Exercise directions -> Write out the lines of the entries below as one numbered list. Skip the blank lines and leave out the pictures.

------ Source material ------

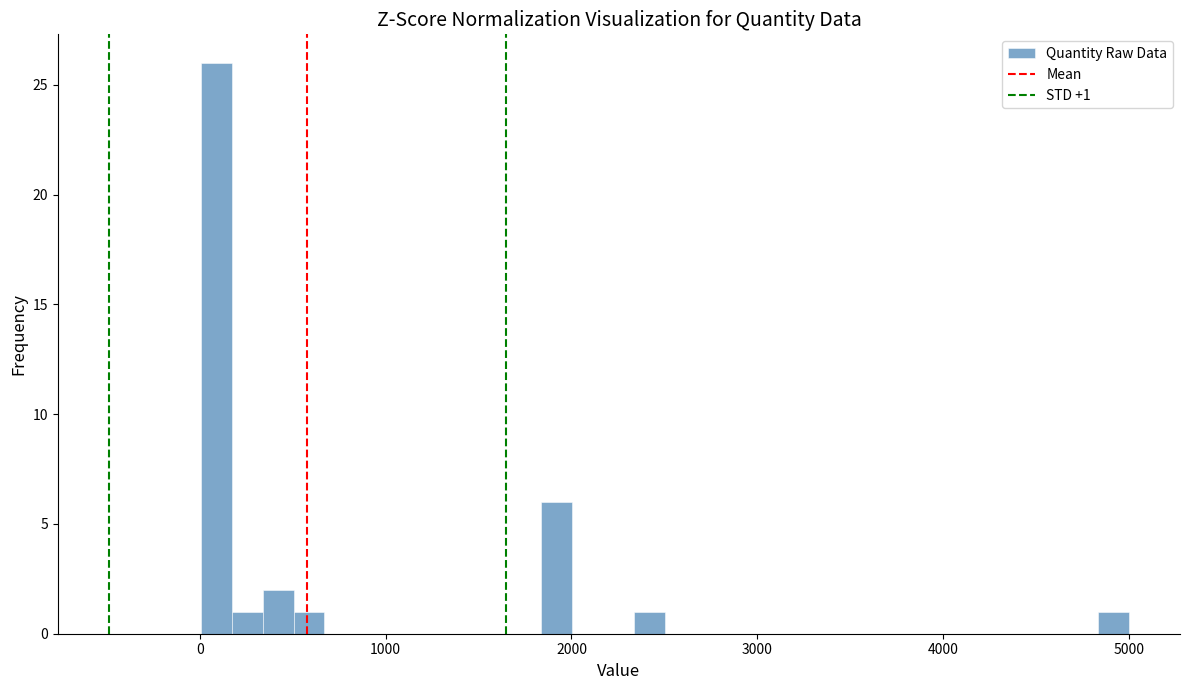

Read against the x-axis, roughly where is the centre of the tallest bar?

100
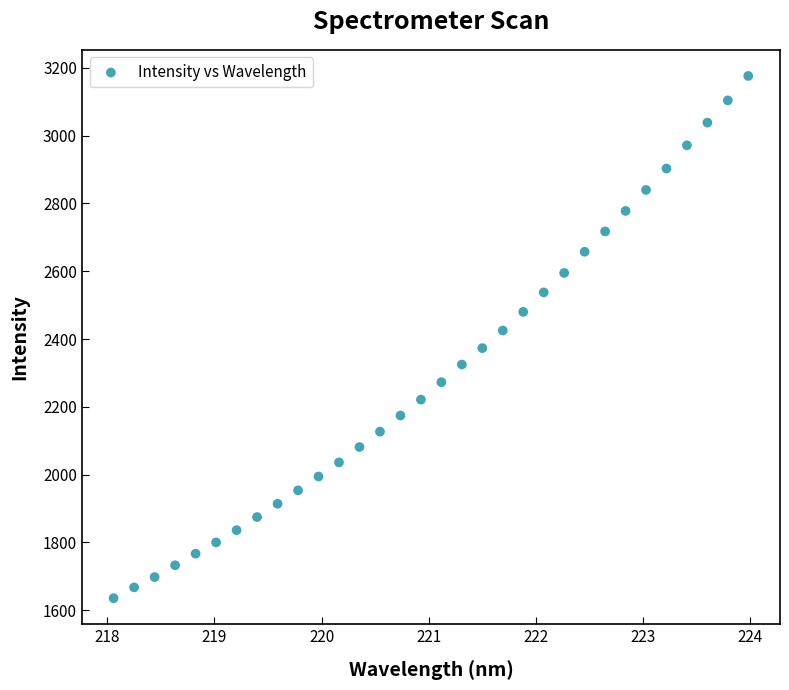

What is the range of Y values (max minus min)?

1540.8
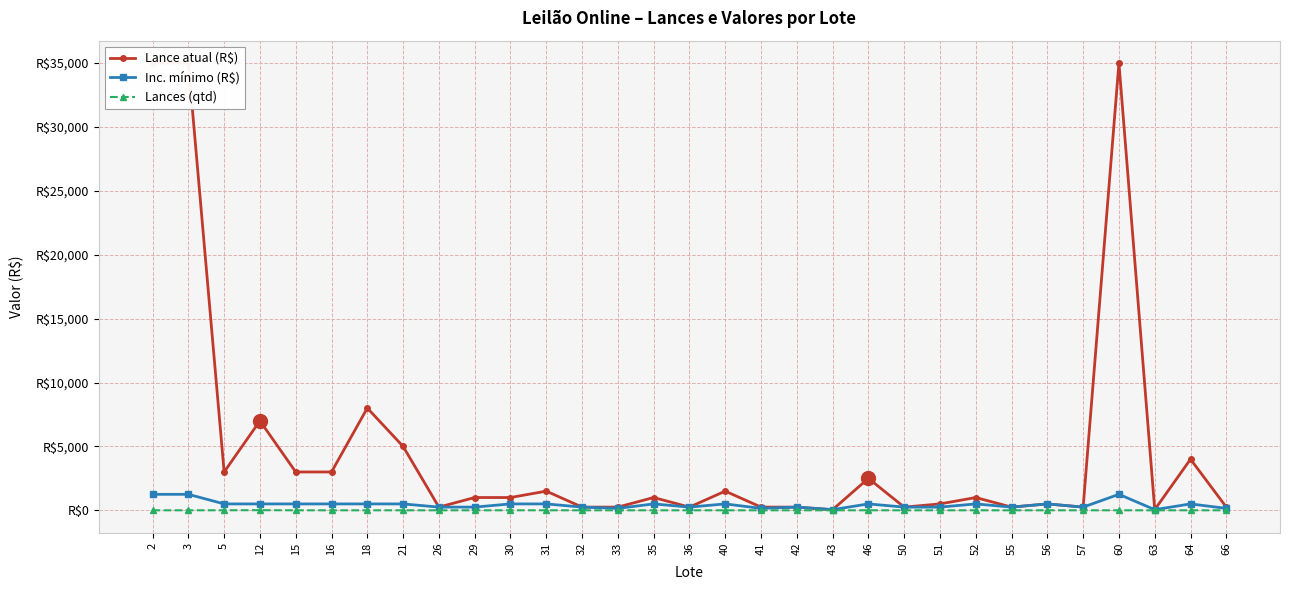

How many interior local peaks does the Inc. mínimo (R$) series have?

8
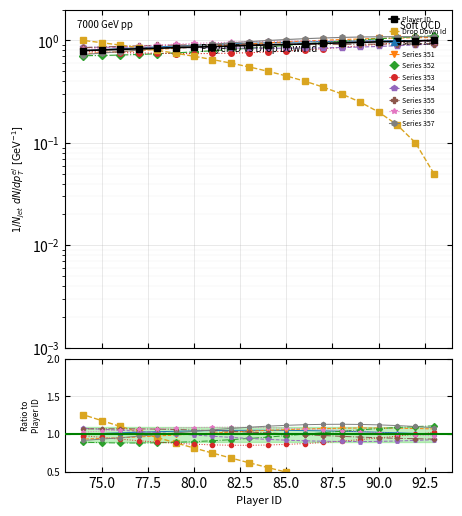

How many times do Drop Down Id and Player ID cross each other?

1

------

Answer space ->
1. Read against the x-axis, roughly where is the centre of the tallest bar?
2. 100
3. What is the range of Y values (max minus min)?
4. 1540.8
5. How many interior local peaks does the Inc. mínimo (R$) series have?
6. 8
7. How many times do Drop Down Id and Player ID cross each other?
8. 1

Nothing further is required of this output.